Steps for creating a servitization solution: 
1. Create a diagnostic blueprint
2. Develop a detailed design and implementation plan
3. Execute your plan and extend it with continuous design and additional as-a-service initiatives.

“These deals usually include tens, if not hundreds, and sometimes thousands of assets,” Pulicano noted. “These assets are very often distributed and you really need to understand the assets that are involved in the deal. You also need to have the capability to track all these assets, and more importantly, to track all the events related to these assets. For example, the replacement of an asset that has technical issues, or removing an asset from the contract needs to be tracked and shared with the asset accounting system. To that extent, the AAS provider needs a pretty solid asset tracking platform closely integrated with the accounting system.”  

Administrative: Identifying requirements for new tools and processes to support usage models. The administrative management of AAS contracts comes with an increased complexity due to the increased number of parties involved in the deal, the variable nature of the contract, and the more complex revenue recognition/accounting rules.

Successfully coordinating all these functions is quite an undertaking. As Pulicano noted, “All the departments will need to work together in order to not only design the solution, but also validate and ensure that it can be delivered and that the whole thing will work from an accounting, tax and operational perspective. So, there is a need to involve multiple experts in designing the deal.” 

Real World Implementations
Despite the tremendous complexity of servitization models, equipment finance companies are working successfully in this space. Stryker Flex Financial uses servitization options, particularly in the healthcare space. “Our goal is to meet the customer where they are, and create solutions and programs that help them meet not just their clinical goals, but also their financial goals,” said Stryker Flex Financial VP and GM James Cress. “As a result, our customers are demanding more flexible solutions, more risk sharing, and more outcome-based results. This leads us to solutions that combine the breadth and depth of Stryker products and services in a way that drives hospital outcomes.” 

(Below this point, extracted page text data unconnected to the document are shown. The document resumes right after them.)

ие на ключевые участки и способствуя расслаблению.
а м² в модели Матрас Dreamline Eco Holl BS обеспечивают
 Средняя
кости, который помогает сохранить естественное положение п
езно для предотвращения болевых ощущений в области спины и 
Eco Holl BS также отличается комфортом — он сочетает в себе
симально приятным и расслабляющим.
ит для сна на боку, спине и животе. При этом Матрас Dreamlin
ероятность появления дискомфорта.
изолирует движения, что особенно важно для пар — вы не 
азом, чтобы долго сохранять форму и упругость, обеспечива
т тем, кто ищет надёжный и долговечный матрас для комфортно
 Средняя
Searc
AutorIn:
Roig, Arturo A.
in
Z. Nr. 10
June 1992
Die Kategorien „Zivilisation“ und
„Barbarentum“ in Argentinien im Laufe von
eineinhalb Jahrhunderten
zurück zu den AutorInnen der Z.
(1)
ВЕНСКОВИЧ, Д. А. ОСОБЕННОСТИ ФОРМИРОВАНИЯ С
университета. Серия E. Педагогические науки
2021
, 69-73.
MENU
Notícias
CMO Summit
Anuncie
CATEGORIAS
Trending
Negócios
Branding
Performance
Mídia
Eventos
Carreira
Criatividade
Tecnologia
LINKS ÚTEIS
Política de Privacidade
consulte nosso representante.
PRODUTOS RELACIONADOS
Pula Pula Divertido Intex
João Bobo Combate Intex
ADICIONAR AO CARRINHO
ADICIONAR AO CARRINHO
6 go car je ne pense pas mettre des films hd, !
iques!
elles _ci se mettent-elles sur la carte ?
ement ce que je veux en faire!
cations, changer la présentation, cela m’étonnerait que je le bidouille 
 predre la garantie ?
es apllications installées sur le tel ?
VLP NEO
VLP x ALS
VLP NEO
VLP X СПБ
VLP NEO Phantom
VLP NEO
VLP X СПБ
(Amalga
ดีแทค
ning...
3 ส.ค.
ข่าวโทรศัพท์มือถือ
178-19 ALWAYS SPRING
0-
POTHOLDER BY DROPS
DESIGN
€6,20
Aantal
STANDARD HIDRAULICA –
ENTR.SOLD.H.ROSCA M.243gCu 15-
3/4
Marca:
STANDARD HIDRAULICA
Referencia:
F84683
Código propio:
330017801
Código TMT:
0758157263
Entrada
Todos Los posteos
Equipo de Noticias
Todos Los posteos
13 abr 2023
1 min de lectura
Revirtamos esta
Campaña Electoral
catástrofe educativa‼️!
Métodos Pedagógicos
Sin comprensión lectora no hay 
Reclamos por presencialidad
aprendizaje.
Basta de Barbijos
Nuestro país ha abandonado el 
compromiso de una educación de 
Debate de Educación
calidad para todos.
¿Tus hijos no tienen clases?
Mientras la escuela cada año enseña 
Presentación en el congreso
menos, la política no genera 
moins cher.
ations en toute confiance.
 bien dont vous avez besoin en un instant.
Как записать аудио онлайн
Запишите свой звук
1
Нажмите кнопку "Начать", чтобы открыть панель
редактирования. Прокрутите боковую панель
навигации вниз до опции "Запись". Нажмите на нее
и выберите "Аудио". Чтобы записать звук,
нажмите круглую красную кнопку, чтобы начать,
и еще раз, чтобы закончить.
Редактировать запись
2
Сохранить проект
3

GreatAmerica Financial Service Corporation has roughly 130,000 contracts that they are administering per month that have a bundled component. Most of them are office equipment, MFP imaging and printers, and all have a minimum payment and a set term. 

Brian Bjella, SVP and GM, GreatAmerica Financial Services Corporation, said of the company’s servitization strategy, “We’re working hard to pick our lanes—two or three lanes that can encompass 80 or 90 percent of the opportunities that we want, build our processes and technologies around those, and perhaps steer other opportunities in that direction as well.” 

He added, “We’re not going to out-bank a bank as an independent, so being astute in our ability to manage these types of programs and processes are where we see the future going for our organization. I would strongly encourage others who are trying to do this not to try to be everything to everybody. Figure out where you can provide value.” 

Croessmann“Oftentimes service providers or OEMs… skip over critical activities, which sets them up for either a lot of redo later on or potentially even failure in the program.”
Diane Croessmann, The Alta Group







Customers Driving Change
Expectations of equipment finance end users are continuously evolving. They are demanding flexibility in agreements, more risk sharing with their partners, and more outcome-based models. Given this and the disruption from the pandemic, the demand for change and more balanced agreements is becoming more urgent and more frequent. Equipment finance companies that want to be competitive and responsive to their customers need to consider if servitization models are an option for future growth.

As Cress commented, “When you think about customers and how [the way] they are consuming capital is changing, whether we want to move to these models or not, they’re going to force us there.”